Under Canon 3C(1)(d)(i) of the Code of Conduct for the United States Judges, a judge's impartiality might reasonably be questioned if they are a party to the proceeding. But if “[a] litigant with a case pending before a judge” responds to an adverse ruling by suing the judge, that judge is “not automatically disqualified from participating in other, unrelated cases involving the same litigant, whether they are filed before or after the complaint in which the judge is a defendant.” Committee on Codes of Conduct Advisory Opinion No. 103: Disqualification Based on Harassing Claims Against Judge (June 2009). “A complaint filed against a judge that is subject to prompt dismissal on judicial immunity grounds will not ordinarily give rise to a reasonable basis to question the judge's impartiality in unrelated cases filed against others by the same litigant.” Id.
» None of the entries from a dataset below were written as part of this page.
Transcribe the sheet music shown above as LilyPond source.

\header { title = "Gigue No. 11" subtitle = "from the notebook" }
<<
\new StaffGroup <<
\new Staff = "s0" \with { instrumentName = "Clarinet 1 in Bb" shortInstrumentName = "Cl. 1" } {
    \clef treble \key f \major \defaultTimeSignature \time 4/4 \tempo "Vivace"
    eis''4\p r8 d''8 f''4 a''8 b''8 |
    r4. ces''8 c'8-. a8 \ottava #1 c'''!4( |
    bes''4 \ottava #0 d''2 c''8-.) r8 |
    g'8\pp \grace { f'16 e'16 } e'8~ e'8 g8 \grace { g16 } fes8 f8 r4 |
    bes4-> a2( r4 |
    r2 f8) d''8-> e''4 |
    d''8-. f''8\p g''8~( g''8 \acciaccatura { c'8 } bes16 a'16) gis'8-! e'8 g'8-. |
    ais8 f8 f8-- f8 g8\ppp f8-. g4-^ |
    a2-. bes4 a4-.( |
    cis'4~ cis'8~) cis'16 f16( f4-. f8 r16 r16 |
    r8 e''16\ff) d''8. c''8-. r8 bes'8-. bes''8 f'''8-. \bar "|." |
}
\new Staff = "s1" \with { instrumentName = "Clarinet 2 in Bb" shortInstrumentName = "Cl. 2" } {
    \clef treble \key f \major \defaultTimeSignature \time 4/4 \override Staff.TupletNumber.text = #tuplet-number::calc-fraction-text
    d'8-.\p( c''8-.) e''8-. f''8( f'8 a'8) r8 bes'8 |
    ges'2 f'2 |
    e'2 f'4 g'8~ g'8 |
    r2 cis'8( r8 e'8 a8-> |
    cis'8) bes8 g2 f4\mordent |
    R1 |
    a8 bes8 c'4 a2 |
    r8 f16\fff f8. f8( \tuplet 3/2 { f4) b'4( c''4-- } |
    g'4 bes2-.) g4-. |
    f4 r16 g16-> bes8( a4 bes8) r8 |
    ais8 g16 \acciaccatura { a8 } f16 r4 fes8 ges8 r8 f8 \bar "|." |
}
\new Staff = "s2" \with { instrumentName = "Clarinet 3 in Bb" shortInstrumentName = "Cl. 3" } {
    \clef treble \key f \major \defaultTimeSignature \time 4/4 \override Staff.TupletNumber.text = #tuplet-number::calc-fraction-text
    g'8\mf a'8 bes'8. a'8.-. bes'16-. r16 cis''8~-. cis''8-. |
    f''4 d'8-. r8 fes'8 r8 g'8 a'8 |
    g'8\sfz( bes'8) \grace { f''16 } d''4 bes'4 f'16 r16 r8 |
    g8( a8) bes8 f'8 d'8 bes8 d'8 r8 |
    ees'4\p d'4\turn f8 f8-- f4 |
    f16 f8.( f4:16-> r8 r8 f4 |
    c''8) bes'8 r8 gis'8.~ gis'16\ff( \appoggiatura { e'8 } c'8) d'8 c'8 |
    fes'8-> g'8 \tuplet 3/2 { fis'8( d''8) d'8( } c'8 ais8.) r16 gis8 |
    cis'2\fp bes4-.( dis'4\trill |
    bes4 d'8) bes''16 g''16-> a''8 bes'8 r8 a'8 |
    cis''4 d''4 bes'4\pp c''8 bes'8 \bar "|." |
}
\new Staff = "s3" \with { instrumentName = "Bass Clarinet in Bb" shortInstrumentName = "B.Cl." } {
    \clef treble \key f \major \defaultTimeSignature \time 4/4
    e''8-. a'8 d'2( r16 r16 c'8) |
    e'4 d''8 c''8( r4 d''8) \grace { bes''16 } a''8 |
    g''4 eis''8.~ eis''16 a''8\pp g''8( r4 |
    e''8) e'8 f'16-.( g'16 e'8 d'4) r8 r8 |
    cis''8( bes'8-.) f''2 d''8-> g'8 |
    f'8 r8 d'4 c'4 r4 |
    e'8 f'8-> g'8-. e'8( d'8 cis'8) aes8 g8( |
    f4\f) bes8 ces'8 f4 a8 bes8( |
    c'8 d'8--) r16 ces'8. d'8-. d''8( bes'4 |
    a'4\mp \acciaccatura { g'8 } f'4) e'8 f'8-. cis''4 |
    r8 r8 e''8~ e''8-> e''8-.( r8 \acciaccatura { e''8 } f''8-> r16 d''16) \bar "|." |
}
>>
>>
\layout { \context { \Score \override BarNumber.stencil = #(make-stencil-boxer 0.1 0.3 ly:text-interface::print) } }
In this instance, “a nonmeritorious complaint, standing alone, will not lead reasonable minds to conclude that the judge is biased against the litigant or that the judge's impartiality can reasonably be questioned, and this will not require the judge to recuse.” Id. (emphasis added).
Benshoof is frustrated by the Court's pace in dealing with the multiple motions in his other cases, including the Court's withholding of summonses for Benshoof's amended counterclaims pending judicial review. But “[j]udges and those performing judge-like functions are absolutely immune from damage liability for acts performed in their official capacities.” Ashelman v. Pope, 793 F.2d 1072, 1075 (9th Cir. 1986) (en banc). Thus, Benshoof's claims against the Court fall squarely within the scope of judicial immunity and will surely be dismissed.
As a result, the Court is not automatically required to recuse here even though Benshoof has named it as a defendant in a new case. Because reasonable minds would not question its impartiality under these circumstances, the Court declines to voluntarily recuse itself from this matter.
3. CONCLUSION
In sum, the undersigned DECLINES to recuse voluntarily. Benshoof's motion to disqualify, Dkt. No. 16, is REFERRED to United States District Chief Judge David Estudillo for decision.